2023年2月更新。所属・業務内容は取材当時のものです

すべての技能者の「目指すべき姿」を定め、そのために必要な能力を身につけるための教育を行い、認定する。2020年度からスタートした富士電機の「ものつくりマイスター」は、すべての技能者に「やりがい」と「幸せ」を届け、富士電機のものつくりをさらに強化するための制度です。そこで行われる教育はどのようなものか。講師たちはどのような想いでそこに向き合っているのか。その概要と成果を紹介します。
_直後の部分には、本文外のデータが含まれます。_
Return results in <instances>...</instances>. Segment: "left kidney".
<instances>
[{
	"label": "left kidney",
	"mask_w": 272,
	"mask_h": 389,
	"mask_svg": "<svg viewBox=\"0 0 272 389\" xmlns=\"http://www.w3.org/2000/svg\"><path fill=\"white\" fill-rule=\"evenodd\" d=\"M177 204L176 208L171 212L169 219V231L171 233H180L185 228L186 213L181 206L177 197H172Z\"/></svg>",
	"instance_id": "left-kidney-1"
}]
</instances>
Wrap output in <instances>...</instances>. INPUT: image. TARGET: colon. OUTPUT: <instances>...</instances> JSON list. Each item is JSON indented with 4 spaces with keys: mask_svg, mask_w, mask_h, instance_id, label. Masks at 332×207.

ゴール・手段・メリットを明確に、技能者たちに強烈なメッセージを

技術・技能研修所 所長 中村邦広
技術・技能研修所 所長 中村邦広

「『高い技能』と『優れた改善・合理化力』を有する人財」。それが、ものつくりマイスターの定義だ。日々の業務の中で己の技能を磨いている富士電機の技能者たちは、ものつくりマイスター教育によってIE(Industrial Engineering)・VE(Value Engineering)、生産管理、コスト管理などを学び、改善・合理化力を身につける。そして、ものつくりマイスターに認定された技能者は、毎年の改善・合理化の取り組み成果に応じて、賞与に最大20万円のインセンティブが支給されることになる。ものつくりマイスター教育を担う技術・技能研修所の中村邦広所長は、同制度の意義を次のように話す。
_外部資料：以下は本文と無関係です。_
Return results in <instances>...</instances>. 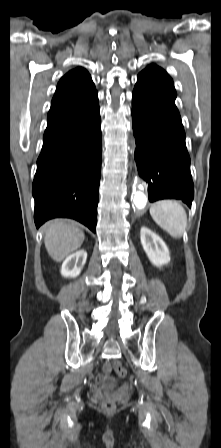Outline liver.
Returning <instances> with one entry per match:
<instances>
[{
    "label": "liver",
    "mask_w": 221,
    "mask_h": 448,
    "mask_svg": "<svg viewBox=\"0 0 221 448\" xmlns=\"http://www.w3.org/2000/svg\"><path fill=\"white\" fill-rule=\"evenodd\" d=\"M44 243L50 257L60 262L83 243L84 232L69 220L55 219L43 226Z\"/></svg>",
    "instance_id": "6515ba94"
}]
</instances>
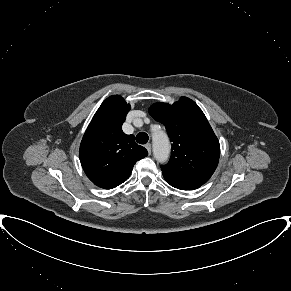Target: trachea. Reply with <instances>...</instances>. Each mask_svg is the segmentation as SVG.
<instances>
[{
  "mask_svg": "<svg viewBox=\"0 0 291 291\" xmlns=\"http://www.w3.org/2000/svg\"><path fill=\"white\" fill-rule=\"evenodd\" d=\"M148 135L145 132L138 133L136 136V141L139 144H146L148 142Z\"/></svg>",
  "mask_w": 291,
  "mask_h": 291,
  "instance_id": "trachea-1",
  "label": "trachea"
}]
</instances>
「ものつくり企業である富士電機にとって、大きな意味のある制度だと思っています。ポイントは、技能者たちに『会社が何を求め、どうすれば次のステップに進めるのか』という指針を明確に打ち出していること。そのための手段となる教育機会を設けていること。さらには報酬制度と連動させることでより強いメッセージ性を持たせていることです。ここで新たな強みを手にしたものつくりマイスターたちが主体的にものつくりに付加価値をもたらし、富士電機のものつくりをさらに強化してくれると確信しています」

「意味のある場」を設けるために、教育の立ち上げに全力を尽くした

技術・技能研修所 青木澄夫
技術・技能研修所 青木澄夫

ものつくりマイスター教育は「QC(Quality Control)」「IE」「VE」「生産管理」「原価管理」「富士電機生産システム(FePS)」「作業リーダー教育」という7つの科目を年5回・3年間にわたって実施する。その教育体制の立ち上げには大きな苦労が伴ったそうだ。同研修所の青木澄夫は、起ち上げ時の苦労をこう振り返る。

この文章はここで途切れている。